After interviewing those who participated in approximately 101 occurrences of street crimes, among the principal reasons for these crimes, including assault and robbery, were determined to be for societal status and recognition and thrill and excitement. The cultural viewpoint behind street crimes is built on the foundation that the intention of committing these acts comes from shared societal norms that support and reinforce violence. Street crimes are often amplified by the expansion and creation of gangs that propagate and reinforce these types of street culture behaviors.

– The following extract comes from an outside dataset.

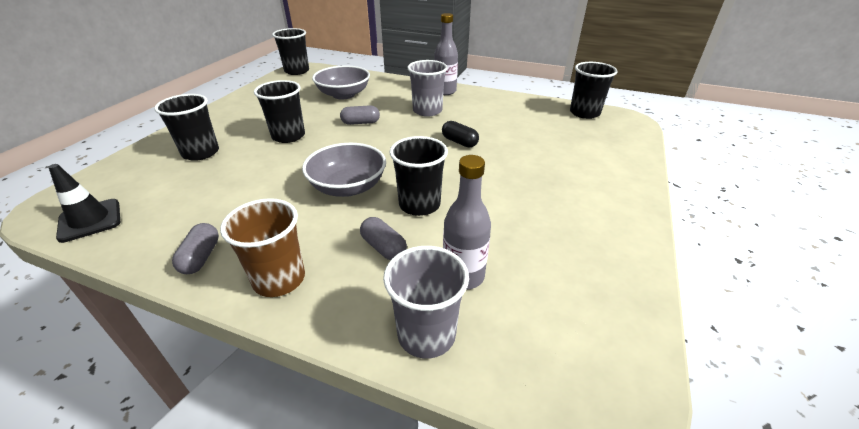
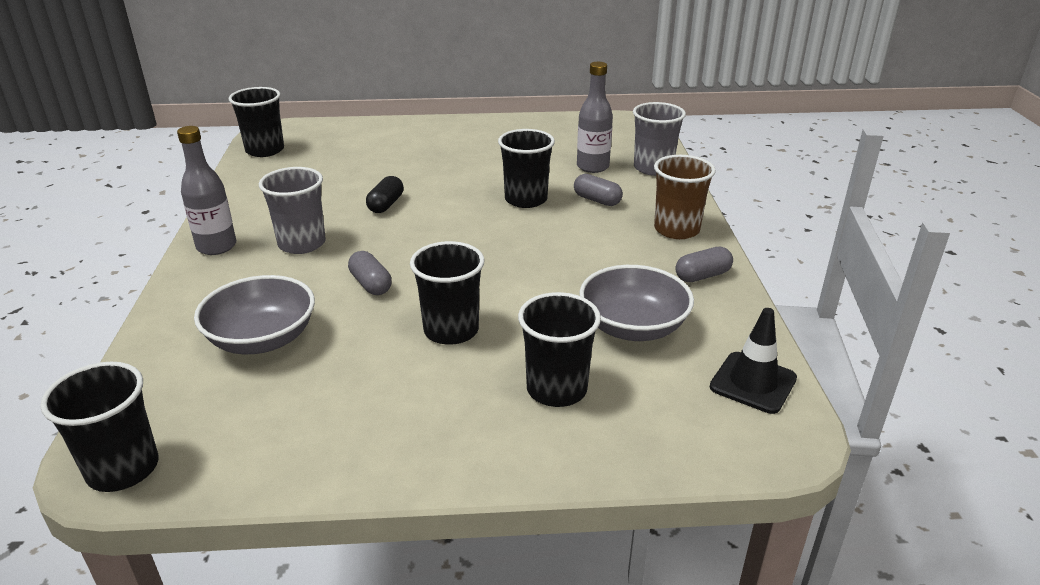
camera: 115 degrees left, 5 degrees down
grey bowl [302,143,386,197] -> grey bowl moved to [579,265,694,341]
grey capsule [360,217,407,260] -> grey capsule turned 75 degrees counterclockwise [574,174,623,206]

Other factors that lead to street crimes are poverty, unemployment, and parental neglect. Crime rates in areas that are characterized by higher rates of unemployment and poverty are estimated to be greater than in other well-developed areas. There is a greater probability of unemployed adolescents not only being offenders but also victims of violence and street crimes. In addition, people with low self-control have a higher chance of committing street crimes. When individuals have low self-control, they tend to make decisions without thought, which leads to street crimes. Another underlying cause of street crime stems from parents who deal with more financial or social pressures, as they are at a higher risk of practicing poor parental techniques such as insufficient disciplinary actions, neglect, and ineffective supervision. Such parental actions are likely to increase the likelihood of teenage participation in street crimes.